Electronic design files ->
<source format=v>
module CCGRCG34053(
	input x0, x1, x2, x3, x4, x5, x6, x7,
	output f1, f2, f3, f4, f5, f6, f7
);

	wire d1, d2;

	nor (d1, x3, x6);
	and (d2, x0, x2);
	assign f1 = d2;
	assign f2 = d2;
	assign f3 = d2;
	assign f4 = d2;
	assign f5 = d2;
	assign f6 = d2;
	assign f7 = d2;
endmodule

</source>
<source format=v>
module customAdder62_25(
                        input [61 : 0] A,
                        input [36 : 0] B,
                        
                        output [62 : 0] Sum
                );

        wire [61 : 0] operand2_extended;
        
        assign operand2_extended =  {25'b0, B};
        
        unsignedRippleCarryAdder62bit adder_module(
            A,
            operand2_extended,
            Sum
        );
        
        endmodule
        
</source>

--

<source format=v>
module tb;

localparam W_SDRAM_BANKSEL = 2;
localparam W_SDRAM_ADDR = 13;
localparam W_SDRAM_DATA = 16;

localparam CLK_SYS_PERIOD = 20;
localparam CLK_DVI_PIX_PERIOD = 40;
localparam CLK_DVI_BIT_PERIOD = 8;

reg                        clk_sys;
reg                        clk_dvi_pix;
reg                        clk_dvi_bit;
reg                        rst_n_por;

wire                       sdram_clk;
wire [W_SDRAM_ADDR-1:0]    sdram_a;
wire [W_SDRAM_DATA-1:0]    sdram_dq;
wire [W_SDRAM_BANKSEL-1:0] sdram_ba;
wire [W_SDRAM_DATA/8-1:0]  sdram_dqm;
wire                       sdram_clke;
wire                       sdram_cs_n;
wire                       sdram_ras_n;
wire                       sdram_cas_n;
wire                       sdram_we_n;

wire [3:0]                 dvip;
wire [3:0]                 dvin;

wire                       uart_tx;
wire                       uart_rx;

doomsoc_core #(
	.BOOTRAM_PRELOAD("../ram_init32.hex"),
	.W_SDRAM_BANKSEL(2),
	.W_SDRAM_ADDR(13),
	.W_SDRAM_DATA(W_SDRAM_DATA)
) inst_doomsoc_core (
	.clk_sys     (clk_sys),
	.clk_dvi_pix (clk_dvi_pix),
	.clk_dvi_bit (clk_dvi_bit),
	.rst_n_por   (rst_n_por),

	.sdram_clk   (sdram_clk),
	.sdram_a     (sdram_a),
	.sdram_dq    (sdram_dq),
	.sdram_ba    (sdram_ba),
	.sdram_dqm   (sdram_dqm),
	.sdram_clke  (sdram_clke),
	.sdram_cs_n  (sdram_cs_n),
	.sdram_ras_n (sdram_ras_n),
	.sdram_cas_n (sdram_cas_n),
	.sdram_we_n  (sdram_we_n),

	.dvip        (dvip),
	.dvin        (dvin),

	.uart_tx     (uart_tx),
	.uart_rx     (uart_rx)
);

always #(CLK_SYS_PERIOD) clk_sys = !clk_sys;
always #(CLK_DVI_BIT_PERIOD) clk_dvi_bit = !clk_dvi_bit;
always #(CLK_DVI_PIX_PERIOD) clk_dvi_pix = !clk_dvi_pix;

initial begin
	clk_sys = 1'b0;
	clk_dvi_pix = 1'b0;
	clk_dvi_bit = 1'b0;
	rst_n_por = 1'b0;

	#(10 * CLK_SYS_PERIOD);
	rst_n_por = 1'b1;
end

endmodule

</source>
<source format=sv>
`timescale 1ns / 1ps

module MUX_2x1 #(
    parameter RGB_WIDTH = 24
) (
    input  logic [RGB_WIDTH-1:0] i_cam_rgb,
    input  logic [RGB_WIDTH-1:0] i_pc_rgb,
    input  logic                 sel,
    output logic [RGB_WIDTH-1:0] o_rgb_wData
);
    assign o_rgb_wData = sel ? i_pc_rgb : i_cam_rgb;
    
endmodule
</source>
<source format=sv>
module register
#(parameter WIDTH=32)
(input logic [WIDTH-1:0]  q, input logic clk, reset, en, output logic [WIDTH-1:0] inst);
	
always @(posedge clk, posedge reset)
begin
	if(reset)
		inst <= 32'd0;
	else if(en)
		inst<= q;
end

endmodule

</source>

...

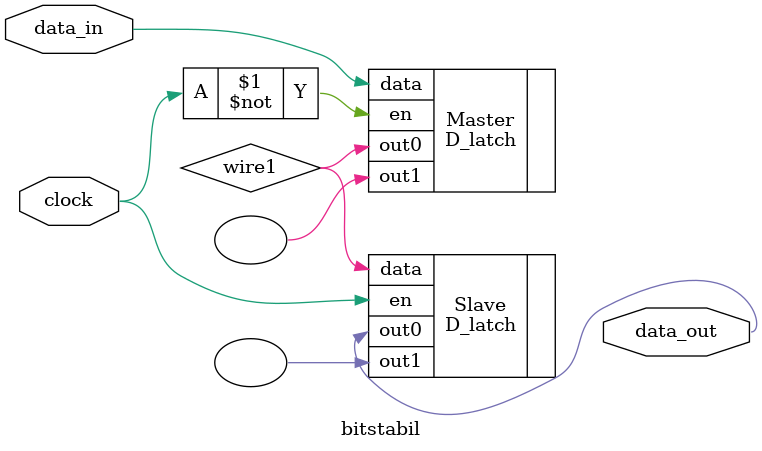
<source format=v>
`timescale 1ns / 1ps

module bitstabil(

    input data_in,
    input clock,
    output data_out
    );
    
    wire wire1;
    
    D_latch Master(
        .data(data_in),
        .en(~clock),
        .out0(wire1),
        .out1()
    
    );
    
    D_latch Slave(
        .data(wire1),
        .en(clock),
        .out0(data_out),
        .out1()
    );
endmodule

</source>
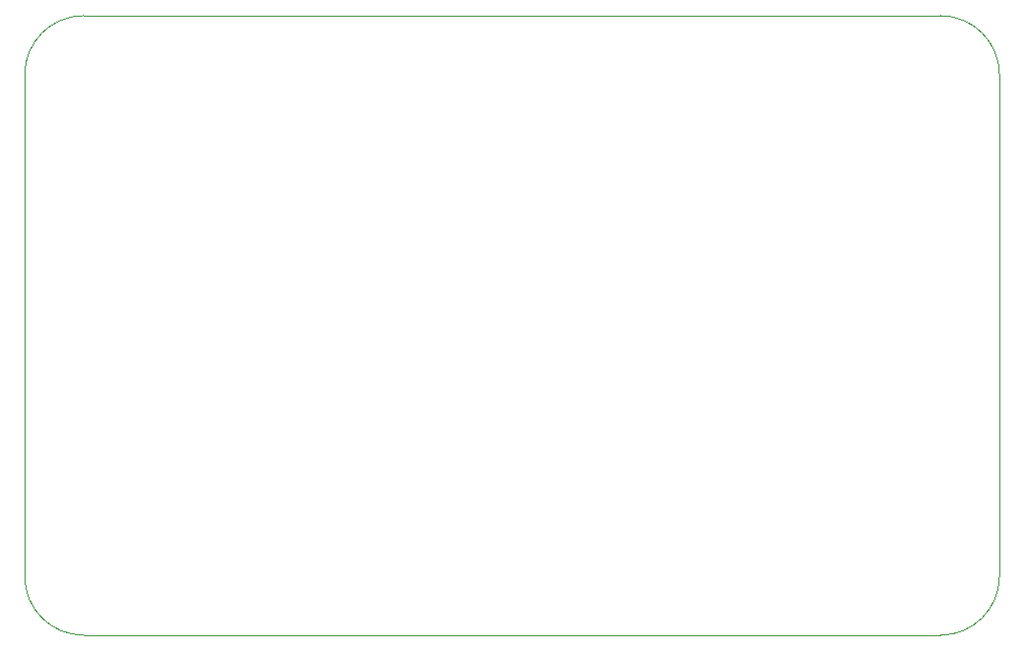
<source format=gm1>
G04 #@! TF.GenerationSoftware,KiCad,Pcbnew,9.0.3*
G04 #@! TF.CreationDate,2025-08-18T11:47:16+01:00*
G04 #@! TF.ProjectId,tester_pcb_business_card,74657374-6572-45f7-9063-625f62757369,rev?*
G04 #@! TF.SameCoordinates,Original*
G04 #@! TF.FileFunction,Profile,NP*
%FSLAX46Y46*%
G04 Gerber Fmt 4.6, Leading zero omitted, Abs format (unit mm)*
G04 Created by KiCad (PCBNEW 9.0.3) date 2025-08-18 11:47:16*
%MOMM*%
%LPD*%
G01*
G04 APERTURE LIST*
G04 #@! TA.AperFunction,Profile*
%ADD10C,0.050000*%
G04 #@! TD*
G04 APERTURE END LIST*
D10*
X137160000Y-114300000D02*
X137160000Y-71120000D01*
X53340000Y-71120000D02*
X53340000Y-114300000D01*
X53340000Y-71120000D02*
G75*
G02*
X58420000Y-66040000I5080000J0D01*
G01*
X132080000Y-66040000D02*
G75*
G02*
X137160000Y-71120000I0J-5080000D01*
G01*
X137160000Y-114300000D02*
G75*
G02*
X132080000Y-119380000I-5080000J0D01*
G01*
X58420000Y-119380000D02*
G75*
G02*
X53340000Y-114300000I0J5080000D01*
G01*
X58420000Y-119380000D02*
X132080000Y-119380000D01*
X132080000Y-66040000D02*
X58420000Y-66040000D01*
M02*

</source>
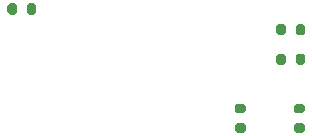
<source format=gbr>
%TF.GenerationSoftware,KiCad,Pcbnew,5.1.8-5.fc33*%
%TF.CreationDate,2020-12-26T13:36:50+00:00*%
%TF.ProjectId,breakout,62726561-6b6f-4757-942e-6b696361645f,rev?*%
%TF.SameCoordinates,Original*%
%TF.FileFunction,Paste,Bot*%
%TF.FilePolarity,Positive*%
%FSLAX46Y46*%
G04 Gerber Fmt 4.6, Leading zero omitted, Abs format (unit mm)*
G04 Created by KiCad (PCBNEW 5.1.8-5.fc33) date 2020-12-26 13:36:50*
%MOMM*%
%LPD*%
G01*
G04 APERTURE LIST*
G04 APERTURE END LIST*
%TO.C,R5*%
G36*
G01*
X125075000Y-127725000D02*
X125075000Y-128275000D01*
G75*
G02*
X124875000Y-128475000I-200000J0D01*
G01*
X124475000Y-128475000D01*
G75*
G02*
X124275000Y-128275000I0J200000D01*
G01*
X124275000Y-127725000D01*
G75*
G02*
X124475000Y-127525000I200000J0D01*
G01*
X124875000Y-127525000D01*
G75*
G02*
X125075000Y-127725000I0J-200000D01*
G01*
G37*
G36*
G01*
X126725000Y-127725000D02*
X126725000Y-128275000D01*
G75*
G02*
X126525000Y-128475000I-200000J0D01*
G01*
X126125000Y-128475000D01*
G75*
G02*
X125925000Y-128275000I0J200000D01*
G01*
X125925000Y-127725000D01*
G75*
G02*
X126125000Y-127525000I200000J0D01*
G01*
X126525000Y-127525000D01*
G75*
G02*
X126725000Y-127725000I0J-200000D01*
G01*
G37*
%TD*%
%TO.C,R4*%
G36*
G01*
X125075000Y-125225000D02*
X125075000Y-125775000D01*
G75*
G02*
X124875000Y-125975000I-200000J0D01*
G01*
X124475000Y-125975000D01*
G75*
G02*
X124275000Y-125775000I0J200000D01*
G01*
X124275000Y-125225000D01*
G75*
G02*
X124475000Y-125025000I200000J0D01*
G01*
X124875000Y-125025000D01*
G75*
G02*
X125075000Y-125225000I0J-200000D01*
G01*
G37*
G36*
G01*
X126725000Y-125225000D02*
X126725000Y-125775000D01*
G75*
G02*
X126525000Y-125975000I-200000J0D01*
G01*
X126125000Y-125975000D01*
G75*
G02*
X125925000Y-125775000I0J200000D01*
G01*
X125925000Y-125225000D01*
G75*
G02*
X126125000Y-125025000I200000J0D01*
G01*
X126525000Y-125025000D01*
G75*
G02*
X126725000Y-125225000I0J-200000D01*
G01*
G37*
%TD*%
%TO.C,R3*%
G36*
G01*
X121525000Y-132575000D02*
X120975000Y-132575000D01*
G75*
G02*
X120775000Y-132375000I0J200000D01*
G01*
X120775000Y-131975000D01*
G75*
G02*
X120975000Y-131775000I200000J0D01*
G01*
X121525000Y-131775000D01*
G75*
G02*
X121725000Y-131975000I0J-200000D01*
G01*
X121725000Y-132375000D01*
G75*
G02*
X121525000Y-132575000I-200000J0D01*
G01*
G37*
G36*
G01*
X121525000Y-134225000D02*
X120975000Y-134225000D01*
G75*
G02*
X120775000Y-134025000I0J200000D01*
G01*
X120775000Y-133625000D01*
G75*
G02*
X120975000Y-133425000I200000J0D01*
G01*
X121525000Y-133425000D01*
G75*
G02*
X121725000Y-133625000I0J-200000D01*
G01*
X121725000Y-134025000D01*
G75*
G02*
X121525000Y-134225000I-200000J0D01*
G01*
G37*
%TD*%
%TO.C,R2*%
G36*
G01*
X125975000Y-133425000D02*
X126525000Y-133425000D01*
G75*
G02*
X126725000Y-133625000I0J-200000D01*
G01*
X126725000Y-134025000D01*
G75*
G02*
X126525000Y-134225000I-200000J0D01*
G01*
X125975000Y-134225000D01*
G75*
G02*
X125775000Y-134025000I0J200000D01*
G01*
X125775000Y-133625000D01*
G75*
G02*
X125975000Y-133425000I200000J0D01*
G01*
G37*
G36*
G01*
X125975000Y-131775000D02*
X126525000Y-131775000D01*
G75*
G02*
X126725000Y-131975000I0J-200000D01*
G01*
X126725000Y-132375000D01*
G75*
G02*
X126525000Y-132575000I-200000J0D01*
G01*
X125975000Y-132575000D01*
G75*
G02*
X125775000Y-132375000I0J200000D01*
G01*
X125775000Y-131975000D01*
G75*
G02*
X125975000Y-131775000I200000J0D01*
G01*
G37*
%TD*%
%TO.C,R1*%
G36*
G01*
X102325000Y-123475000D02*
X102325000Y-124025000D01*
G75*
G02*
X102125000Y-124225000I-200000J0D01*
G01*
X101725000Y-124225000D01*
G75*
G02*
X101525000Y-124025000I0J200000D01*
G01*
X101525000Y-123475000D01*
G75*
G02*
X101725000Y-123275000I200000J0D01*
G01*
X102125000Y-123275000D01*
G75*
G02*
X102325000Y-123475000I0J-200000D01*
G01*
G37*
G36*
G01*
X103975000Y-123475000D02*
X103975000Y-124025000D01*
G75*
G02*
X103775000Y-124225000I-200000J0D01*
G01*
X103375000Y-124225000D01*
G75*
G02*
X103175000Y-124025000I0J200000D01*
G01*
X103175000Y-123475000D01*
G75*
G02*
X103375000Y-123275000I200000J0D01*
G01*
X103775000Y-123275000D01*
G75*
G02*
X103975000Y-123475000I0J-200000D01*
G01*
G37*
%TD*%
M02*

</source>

YOUR TASK ->
Pull together all lines from the data that mention the word "GenerationSoftware".

EXERCISE ANSWER ->
G04 #@! TF.GenerationSoftware,KiCad,Pcbnew,9.0.3*
%TF.GenerationSoftware,KiCad,Pcbnew,5.1.8-5.fc33*%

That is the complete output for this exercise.